**TEXT SHOWN**
▬▬▬▬▬▬

# Carpenter Jeans Made in America



## Berg

Thanks for the info. I'm always looking to "buy local" like local tool store instead of mail order. In this case "local jeans" instead of China (or where ever). I see a new pair of jeans in my future.

[You with Cobb County Fire? Greetings from Bow (NH) Fire Rescue. Stay safe Bro]


----------



## HokieMojo

another US brand is

http://www.pointerbrand.com/

I'm looking for someone that can make me cargo pants and ponter offered to sew extra pockets on. I'm thinking I'll take them up on it.


----------



## craftsman on the lake

Alas, and I hate to say it. These pants are in the $40+ dollar range. I purchased my last pair of jeans at Walmart for $8.50 and this is their non-sale price. They're good jeans. Don't flame me for pointing this out. It's a fact of life. I wish it weren't so. That's 5 pair for around $50.
sigh…...


----------



## Julian

Those cheap walmart jeans are just that. CHEAP! I bought a pair of their levis, and they sure aren't the levis I grew up with. They are very thin denim and aren't made to last, as mine tore after only a few weeks on wearing them on the job.


----------



## HokieMojo

i hate to say it, but there is a HUGE difference in the standard of living for the people that makes these products. Many people here complains that they can't make a good living because of imported furniture where people often work without safety equipment, in crowded poorly lit locations, with no dust collection or workers compensation when they are injured.

These American companies are not trying to rip anyone off. In fact, they almost always have efficient operations with small profit margins. The reason you are paying more is so that workers are not living in poverty and so that materials are handled safely with regard to the environment.


----------



## Gio

AMEN! I've been to the far-east and you or anyone you know would not live like they have to, making their wages. We live in the greatest nation in the world and we shouldn't feel guilty about that. We are the MOST generous peoples of the world too. We have rebuilt most of Europe, Japan and other countries and now are sending boat loads of our money to the middle east for oil. From countries usually run by dictators.

Some day we'll get smart and drill here and drill now, buy here products made here and create/promote opportunities not entitlements. Until then if it wasn't for God's grace where would we be?.


----------



## craftsman on the lake

I don't think I'm that hard on jeans Julian. I never looked but they must be made overseas. I'd like to buy the US made ones but can't justify paying 6X more for them. I think we have to realize that Some jobs just aren't going to be available in the US any longer, no matter how much we wish or hope. According to the NEA 7 out of 10 jobs of 12 years ago no longer exist in the United states. We need to upgrade or fall behind. No matter how much we want to we won't be going back. Many people are hanging on to the older ways but those who do will be left behind. There is no argument regarding this. It's a done deal. There has been a period, and still will be, of retooling and re-education. Unfortunately the overlap between then and now will cause some real hardships for some people caught in the middle.

▬▬▬▬▬▬

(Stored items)

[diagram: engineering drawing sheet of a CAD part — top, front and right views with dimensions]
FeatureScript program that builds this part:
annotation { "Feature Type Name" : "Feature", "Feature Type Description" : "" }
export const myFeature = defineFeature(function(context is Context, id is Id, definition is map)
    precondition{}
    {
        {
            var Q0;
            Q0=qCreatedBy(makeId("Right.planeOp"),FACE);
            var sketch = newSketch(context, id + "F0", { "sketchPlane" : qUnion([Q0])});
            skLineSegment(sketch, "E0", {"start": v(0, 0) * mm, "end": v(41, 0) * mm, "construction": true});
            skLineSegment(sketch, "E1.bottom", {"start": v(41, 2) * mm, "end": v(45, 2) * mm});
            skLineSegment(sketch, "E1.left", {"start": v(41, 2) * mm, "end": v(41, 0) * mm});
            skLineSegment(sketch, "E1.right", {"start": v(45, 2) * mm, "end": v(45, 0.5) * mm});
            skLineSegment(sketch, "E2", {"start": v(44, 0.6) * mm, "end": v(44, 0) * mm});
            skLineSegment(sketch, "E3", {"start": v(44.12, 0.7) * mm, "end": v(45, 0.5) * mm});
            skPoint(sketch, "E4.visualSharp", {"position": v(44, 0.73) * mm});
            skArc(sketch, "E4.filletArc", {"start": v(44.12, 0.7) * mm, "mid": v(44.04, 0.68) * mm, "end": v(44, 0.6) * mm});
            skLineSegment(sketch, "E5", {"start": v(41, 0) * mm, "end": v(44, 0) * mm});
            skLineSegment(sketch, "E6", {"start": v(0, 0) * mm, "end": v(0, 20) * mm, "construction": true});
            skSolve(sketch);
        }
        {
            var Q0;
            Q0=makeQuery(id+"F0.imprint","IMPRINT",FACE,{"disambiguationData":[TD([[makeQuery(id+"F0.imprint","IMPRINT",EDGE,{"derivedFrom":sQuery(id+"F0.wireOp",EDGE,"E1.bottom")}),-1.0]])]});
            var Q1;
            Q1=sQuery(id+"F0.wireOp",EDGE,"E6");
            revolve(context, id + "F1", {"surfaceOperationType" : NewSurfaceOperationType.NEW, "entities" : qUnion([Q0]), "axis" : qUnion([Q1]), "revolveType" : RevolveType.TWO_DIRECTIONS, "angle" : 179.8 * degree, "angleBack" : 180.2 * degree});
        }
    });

▬▬▬▬▬▬

**WRITTEN PROBLEM**
Carry on the forum thread above about American-made carpenter jeans, picking up after its last sentence.

**RESULT BELOW**
Gio said that we rebuilt most of the world after the War. This is true. But the only reason we could do this was that 90% of the people had been moving off the farms for 30 years and moved into cities and towns for the industrial revolution. There were riots and actual sabotage of factory machines out of fear and the changeover. The Changeover was hard on many but it happened and there was no stopping it. The word 'sabotage' actually comes from the word Sabo, which are wooden shoes worn by some immigrants that they threw into the gears of industrial machinery. There was no stopping it and there will be no stopping this either. Remember the past but grasp the future.


----------



## interpim

I can always use a little more room in the "gusset" LOL


----------



## NBeener

HokieMojo: very well said.

*[Short rant ahead: may not be suitable for small children, the elderly, or those with known heart conditions]*

We hear, all too often, that it's the unions that make it too expensive to manufacture in America. What you DON'T hear about is that most of the nations that are taking all of the mfgr'ing away from the US have (virtually) no labor laws (children, long hours, no breaks, etc.), nothing akin to OSHA, pay a wage that hardly constitutes a "living wage," even in countries with exceptionally low costs OF living, and aren't troubled with nasty little stuff like the EPA. Chemicals loooong banned here are still in abundant use in "third-world" countries … having all the ill effects that we deem unsuitable for /our/ bodies.

They use what they want, dump where they want, hire who they want, fire who they want, treat people however they feel like it, and do whatever they can to maximize profits.

For those who are strong advocates of less regulation on business: watching manufacturing in these emerging nations IS your model of what DE-regulation can lead to 

And the real irony is: many who seek to fuel their addiction to consumption of material goods by shopping at stores /like/ Wal-Mart … are the ones whose jobs are GOING away in America. It's rather weird….

[off my soapbox, now … which … incidentally … is T&G and made from a beautiful run of hickory ;-)]


----------



## firecaster

Hey NBeener, you got pictures of that soapbox? That's the funniest thing I've seen today and I'm at a firestation.
Please don't start argueing but I love to read these discussions. It's a complicated issue and the world isn't waiting for us to figure it out. And it is changing!!!

I am easy on jeans also. They last me for years. I actually bought these to replace some old ones my wife is threatening to throw out. These should last me 'till I'm wearing polyester and drooling. Oh wait. I did that yesterday, I think.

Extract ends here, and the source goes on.